# netzwerk funkt. nicht



## redjeans0 (1. März 2003)

hi,

ich will ein heimnetzwerk zwischen dem pc und mein laptop machen.
hab es zwar bei beiden angeschlossen. 
beim laptop sind zwei stecker hinten, einer für's internet, und einen, bei deim zwei pc's angeschlossen sind.
hab aber leider nur ein kabel, für den modem.
geht das dann auch?
weil ich habe probiert, entweder weiß i net, wie des geht
oder es funkt. sowieso nicht

kann das auch ein problem sein, 
das der laptop win xp ist, und der pc 2000 ??


----------



## Tim C. (1. März 2003)

Gott hilf dem Formulierung von das deutsche Sprache !

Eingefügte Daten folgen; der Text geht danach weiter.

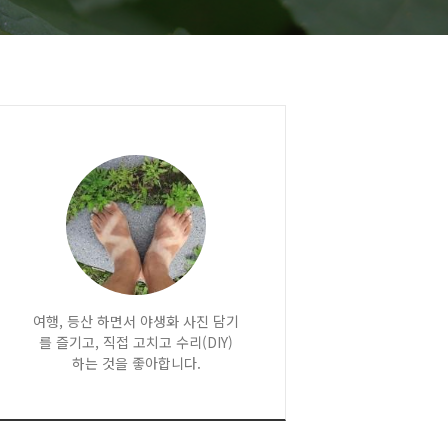
여행, 등산 하면서 야생화 사진 담기
를 즐기고, 직접 고치고 수리(DIY)
하는 것을 좋아합니다.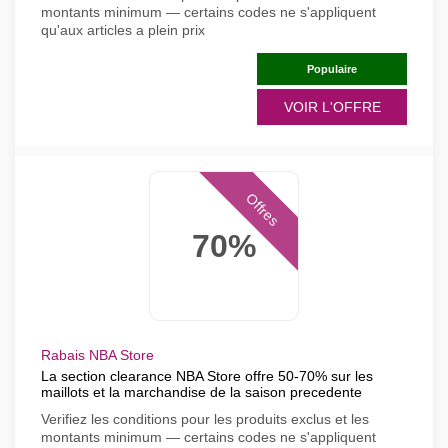
montants minimum — certains codes ne s'appliquent
qu'aux articles a plein prix
Populaire
VOIR L'OFFRE
Offres
70%
Rabais NBA Store
La section clearance NBA Store offre 50-70% sur les
maillots et la marchandise de la saison precedente
Verifiez les conditions pour les produits exclus et les
montants minimum — certains codes ne s'appliquent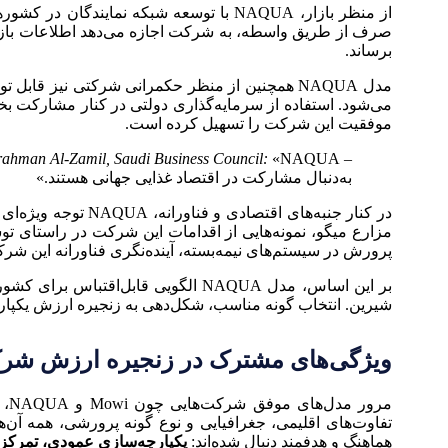
از منظر بازار، NAQUA با توسعه شبکه نم
برساند.
می‌شود. استفاده از سرمایه‌گذاری دولتی در کنار مشارکت بخ
موفقیت این شرکت را تسهیل کرده است.
– Dr. Abdulrahman Al-Zamil, Saudi Business Council:
به‌دنبال مشارکت در اقتصاد غذایی جهانی هستند.»
در کنار جنبه‌های 
پرورش در سیستم‌های نیمه‌بسته، آینده‌نگری فناورانه این شر
بر این اساس، مدل NAQUA الگویی قا
شیرین. انتخاب گونه مناسب، شکل‌دهی به زنجیره ارزش یکپارچ
ویژگی‌های مشترک در زنجیره ارزش شرک
تفاوت‌های اقلیمی، جغرافیایی و نوع گونه پرورشی، همه آ
هماهنگ و هدفمند دنبال شده‌اند:
یکپارچه‌سازی عمودی، تمرکز گو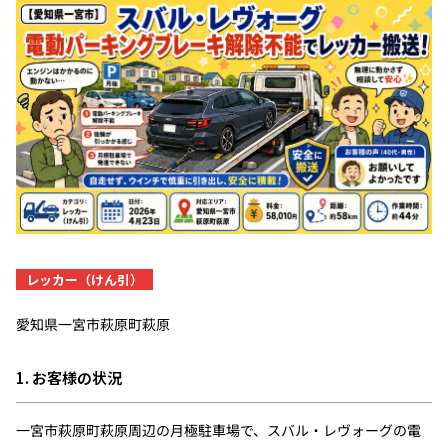
レッカー（けん引）
愛知県一宮市萩原町萩原
1. お客様の状況
一宮市萩原町萩原周辺の月極駐車場で、スバル・レヴォーグの電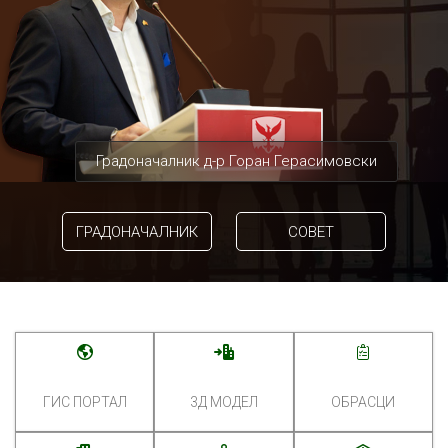
Градоначалник д-р Горан Герасимовски
ГРАДОНАЧАЛНИК
СОВЕТ
ГИС ПОРТАЛ
3Д МОДЕЛ
ОБРАСЦИ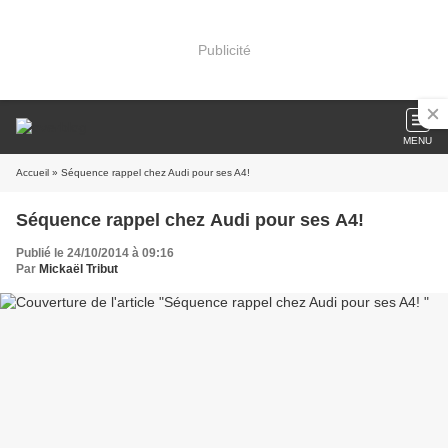
Publicité
MENU
Accueil
» Séquence rappel chez Audi pour ses A4!
Séquence rappel chez Audi pour ses A4!
Publié le 24/10/2014 à 09:16
Par
Mickaël Tribut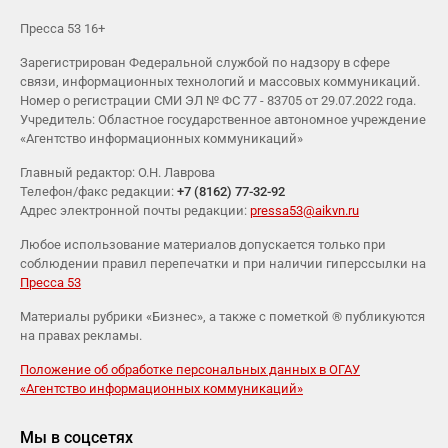
Пресса 53 16+
Зарегистрирован Федеральной службой по надзору в сфере
связи, информационных технологий и массовых коммуникаций.
Номер о регистрации СМИ ЭЛ № ФС 77 - 83705 от 29.07.2022 года.
Учредитель: Областное государственное автономное учреждение
«Агентство информационных коммуникаций»
Главный редактор: О.Н. Лаврова
Телефон/факс редакции:
+7 (8162) 77-32-92
Адрес электронной почты редакции:
pressa53@aikvn.ru
Любое использование материалов допускается только при
соблюдении правил перепечатки и при наличии гиперссылки на
Пресса 53
Материалы рубрики «Бизнес», а также с пометкой ® публикуются
на правах рекламы.
Положение об обработке персональных данных в ОГАУ
«Агентство информационных коммуникаций»
Мы в соцсетях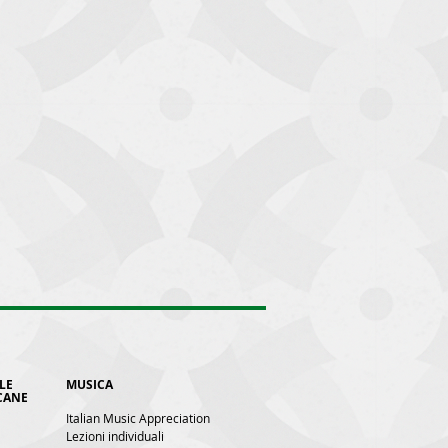
LE
MUSICA
CANE
Italian Music Appreciation
Lezioni individuali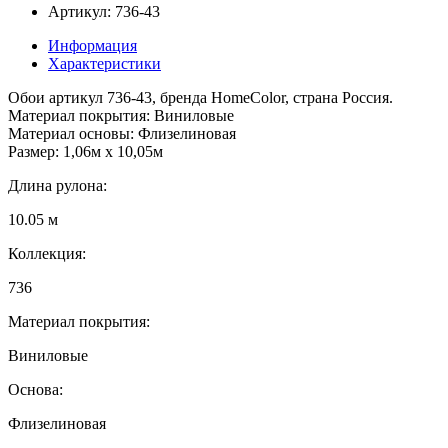
Артикул: 736-43
Информация
Характеристики
Обои артикул 736-43, бренда HomeColor, страна Россия.
Материал покрытия: Виниловые
Материал основы: Флизелиновая
Размер: 1,06м х 10,05м
Длина рулона:
10.05 м
Коллекция:
736
Материал покрытия:
Виниловые
Основа:
Флизелиновая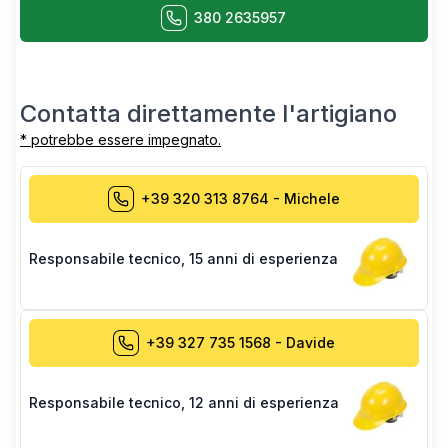
380 2635957
Contatta direttamente l'artigiano
* potrebbe essere impegnato.
+39 320 313 8764
-
Michele
Responsabile tecnico
,
15 anni di esperienza
+39 327 735 1568
-
Davide
Responsabile tecnico
,
12 anni di esperienza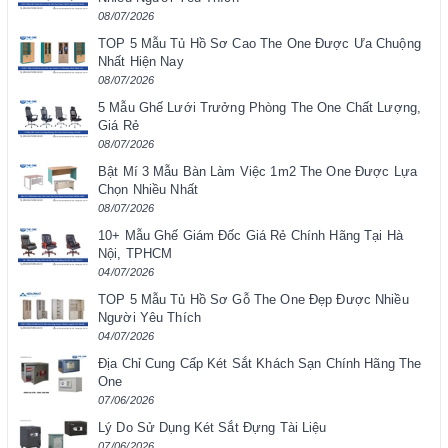
08/07/2026
TOP 5 Mẫu Tủ Hồ Sơ Cao The One Được Ưa Chuộng
Nhất Hiện Nay
08/07/2026
5 Mẫu Ghế Lưới Trưởng Phòng The One Chất Lượng,
Giá Rẻ
08/07/2026
Bật Mí 3 Mẫu Bàn Làm Việc 1m2 The One Được Lựa
Chọn Nhiều Nhất
08/07/2026
10+ Mẫu Ghế Giám Đốc Giá Rẻ Chính Hãng Tại Hà
Nội, TPHCM
04/07/2026
TOP 5 Mẫu Tủ Hồ Sơ Gỗ The One Đẹp Được Nhiều
Người Yêu Thích
04/07/2026
Địa Chỉ Cung Cấp Két Sắt Khách Sạn Chính Hãng The
One
07/06/2026
Lý Do Sử Dụng Két Sắt Đựng Tài Liệu
07/06/2026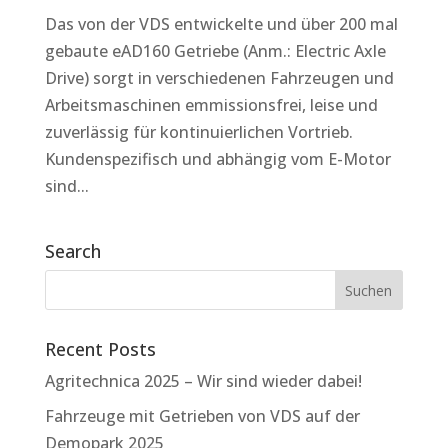
Das von der VDS entwickelte und über 200 mal
gebaute eAD160 Getriebe (Anm.: Electric Axle
Drive) sorgt in verschiedenen Fahrzeugen und
Arbeitsmaschinen emmissionsfrei, leise und
zuverlässig für kontinuierlichen Vortrieb.
Kundenspezifisch und abhängig vom E-Motor
sind...
Search
Recent Posts
Agritechnica 2025 – Wir sind wieder dabei!
Fahrzeuge mit Getrieben von VDS auf der
Demopark 2025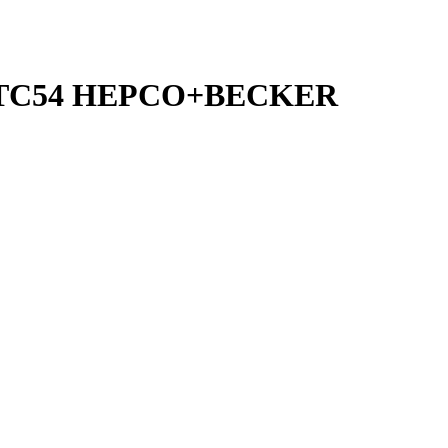
it TC54 HEPCO+BECKER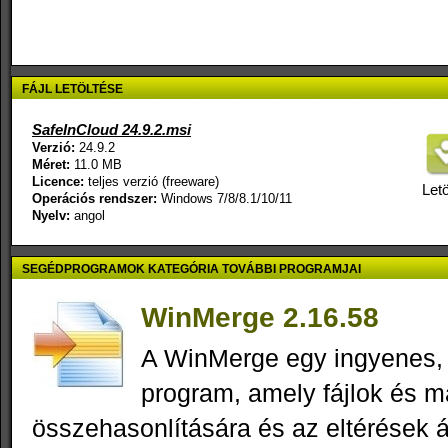
FÁJL LETÖLTÉSE
SafeInCloud 24.9.2.msi
Verzió:
24.9.2
Méret:
11.0 MB
Licence:
teljes verzió (freeware)
Letö
Operációs rendszer:
Windows 7/8/8.1/10/11
Nyelv:
angol
SEGÉDPROGRAMOK KATEGÓRIA TOVÁBBI PROGRAMJAI
WinMerge 2.16.58
A WinMerge egy ingyenes,
program, amely fájlok és 
összehasonlítására és az eltérések á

Wenn ich das richtig verstehe, hat dein Laptop hinten zwei Buchsen (nicht Stecker). Wenn eine vom Modem ist und eine von der Netzwerkkarte, dann sollte die vom Modem etwas schmäler sein. Ist das so ? Wenn du jetzt ein Kabel vom Modem hast, das hat auf der einen Seite einen RJ45-ähnlichen Stecker (für den Anschluß am Laptop) und an der anderen Seite einen TAE Stecker, der in die Telefonbuchse gehört. Damit wirst du wohl kaum zwei PC's vernetzen können.

Du brauchst also ein sogenanntes Twisted Pair Kabel, bei dem die Belegung gedreht ist, also Crossover, damit du die zwei PC's ohne Hub oder ähnliches verbinden kannst. Dieses Kabel hat an beiden Seiten einen RJ45 Stecker, den einen steckst du in dein Laptop (in die breitere Buchse) den anderen in deinen PC (bitte in die Netzwerkkarte und nicht irgendwie mit gewalt ins Netzteil oder den USB Port oder so, das gibt nur Ärger  ).

WinXP und Win2000 sollten sich ohne weiteres vertragen, da sie beide auf der NT Technik aufbauen.


----------